2. You have white spots on your nails.
These spots can be small and vary in their brightness, but they’re generally indicative of trauma, which can be caused by even the smallest of knocks, and commonly caused by splinters in the nail bed. Alternatively, white spots can also be a telltale sign of a fungal infection, which may require treatment.
3. Your nails have little pits or dents in them.
This is another health-based sign that your nails show, often associated to tissue disorders, such as Reiter’s syndrome, and is also a common trait in those with psoriasis. If you’re experiencing pitting or denting in your nails and don’t have a diagnosis of anything along those lines, it might be worth taking a visit to your doctor just to see what’s going on.
4. You have small craters in your nails.
These craters can appear as horizontal or vertical circles. If you find that your nails show signs of craters and they appear to be changing in colour, it could be a sign of kidney disease, so get that checked out. However, it can also be a sign of other things, such as diabetes, as well as anxiety, fatigue, even weight loss.
5. Your nails are peeling.
Peeling nails are generally caused by blunt trauma. A really common example of this is when we use our nails to open something. It can also be caused by using a nail polish remover that too strong chemically, which strips the nutrients out of your nails. In terms of health, it can be a sign of iron deficiency if your nails regularly peel and break easily, so you may want to keep an eye on your levels.
6. You have brittle or broken nails.
There are many reasons for this, and it’s really common. Generally, your nails can become brittle as a result of too much, or too little moisture. If your hands find themselves in water excessively, or your nails appear very dry, both of these will cause breakage as it breaks down and weakens the nail bed. If you suffer from brittle nails, you might find that you experience tiredness or fatigue and dull skin tone simultaneously — it can be a sign of your levels not being quite right. You can fix it with vitamin and biotin supplements, but if these combined symptoms continue, have a chat with your GP.
7. Your nails have dark patches or black spots.
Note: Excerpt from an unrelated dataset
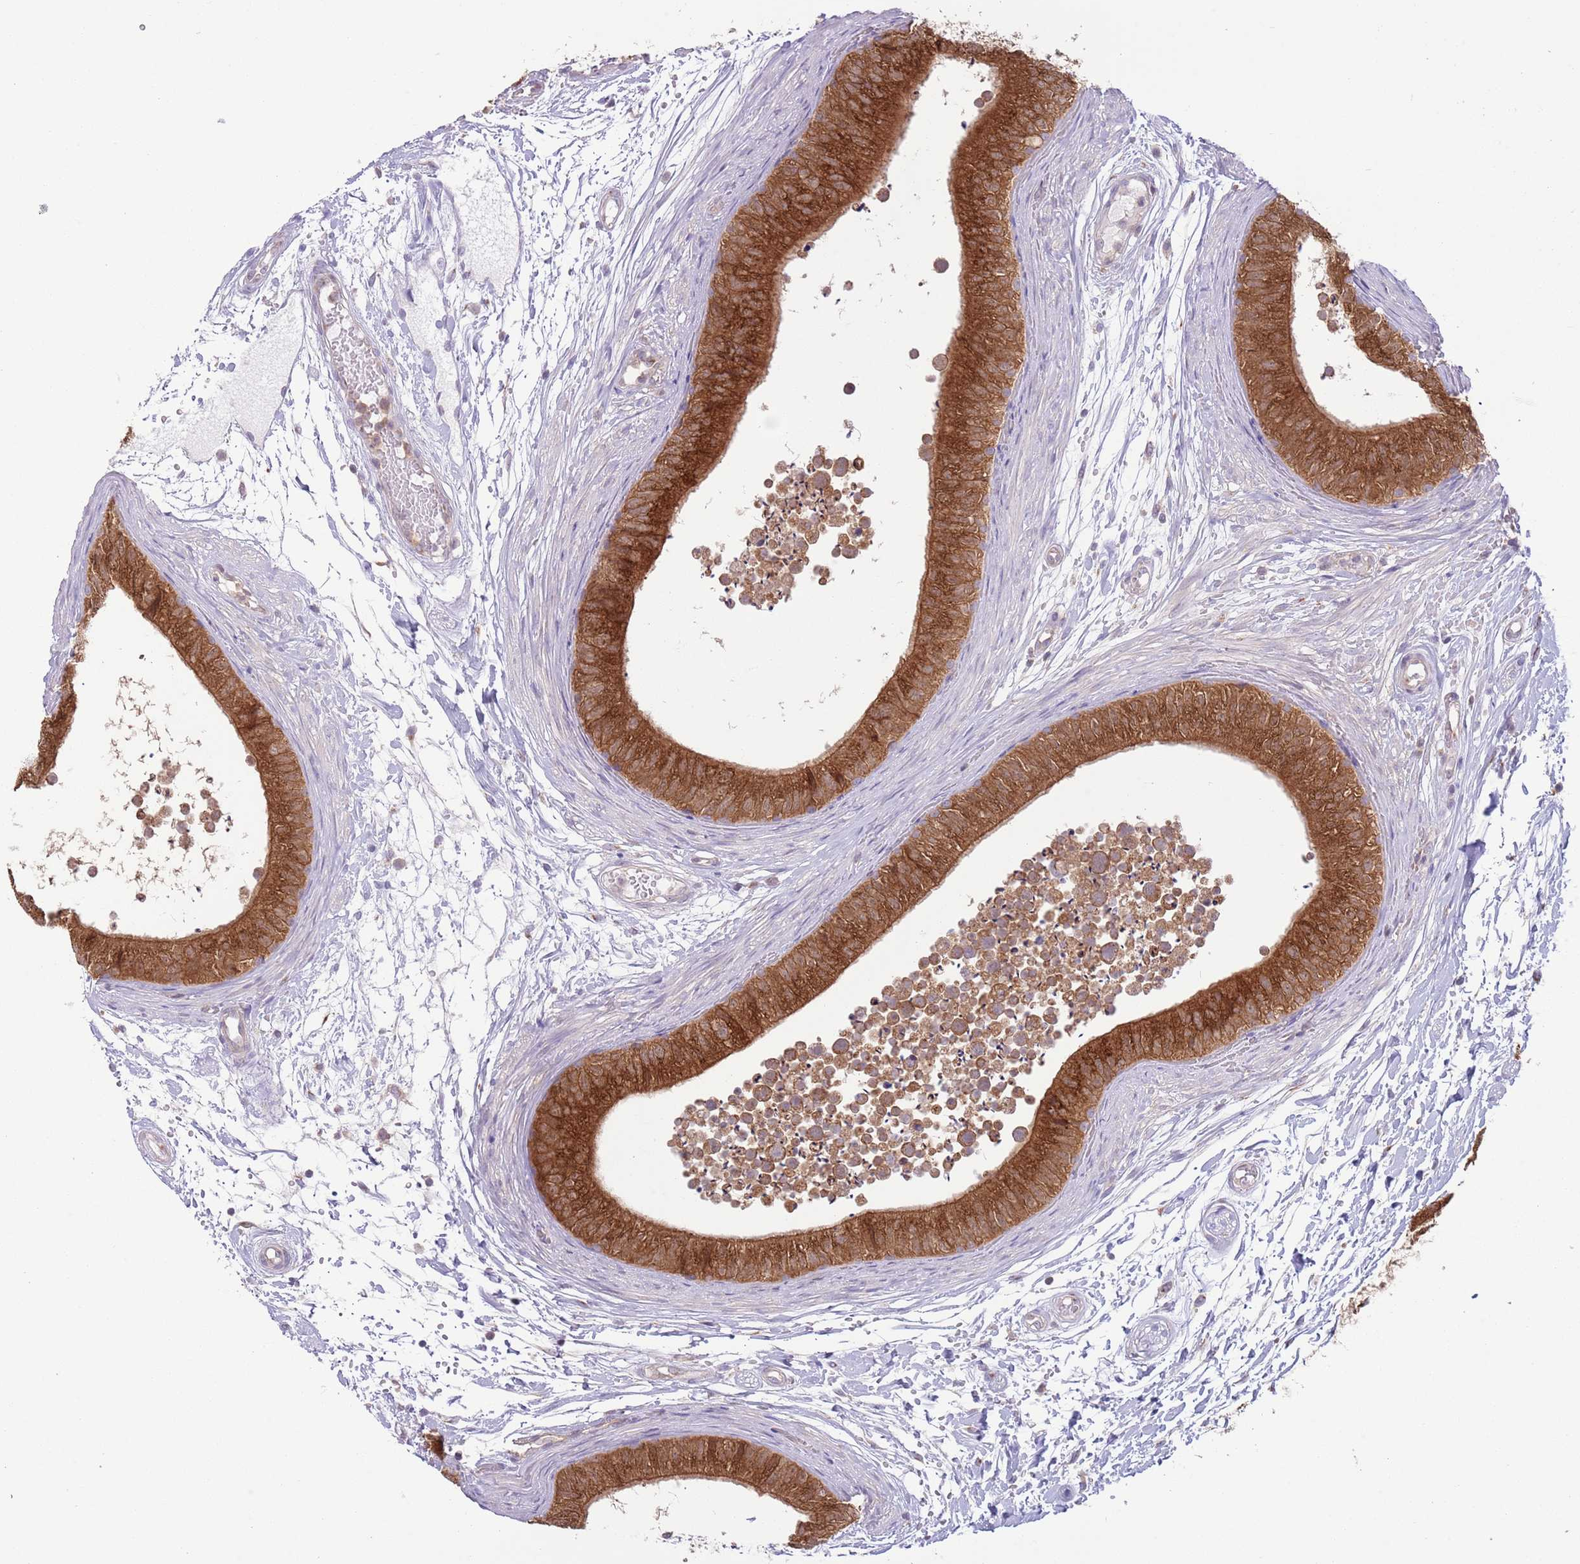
{"staining": {"intensity": "strong", "quantity": ">75%", "location": "cytoplasmic/membranous"}, "tissue": "epididymis", "cell_type": "Glandular cells", "image_type": "normal", "snomed": [{"axis": "morphology", "description": "Normal tissue, NOS"}, {"axis": "topography", "description": "Epididymis"}], "caption": "A high-resolution image shows immunohistochemistry (IHC) staining of normal epididymis, which demonstrates strong cytoplasmic/membranous staining in about >75% of glandular cells.", "gene": "COPE", "patient": {"sex": "male", "age": 15}}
This can be really quite dangerous, and you probably need to speak to a health professional to see what’s happening, especially if they’re combined with bleeding around the nail bed and any level of inflammation. These spots or patches can be a sign of melanoma, so it’s something you really need to pay attention to. Of course, if you’ve given one of your nails a nasty bang, you’re probably just experiencing some bruising, but if you can’t recall doing any obvious damage to one of your nails and see a dark spot, it’s better to be safe than sorry.
So there you have it, your nails do more than compliment your outfit and help you peel annoying stickers off of products. Nail health is just as important as any other part of your body, so be sure to look after them with the right products and always seek medical advice if there are new symptoms or changes that you’re not sure about.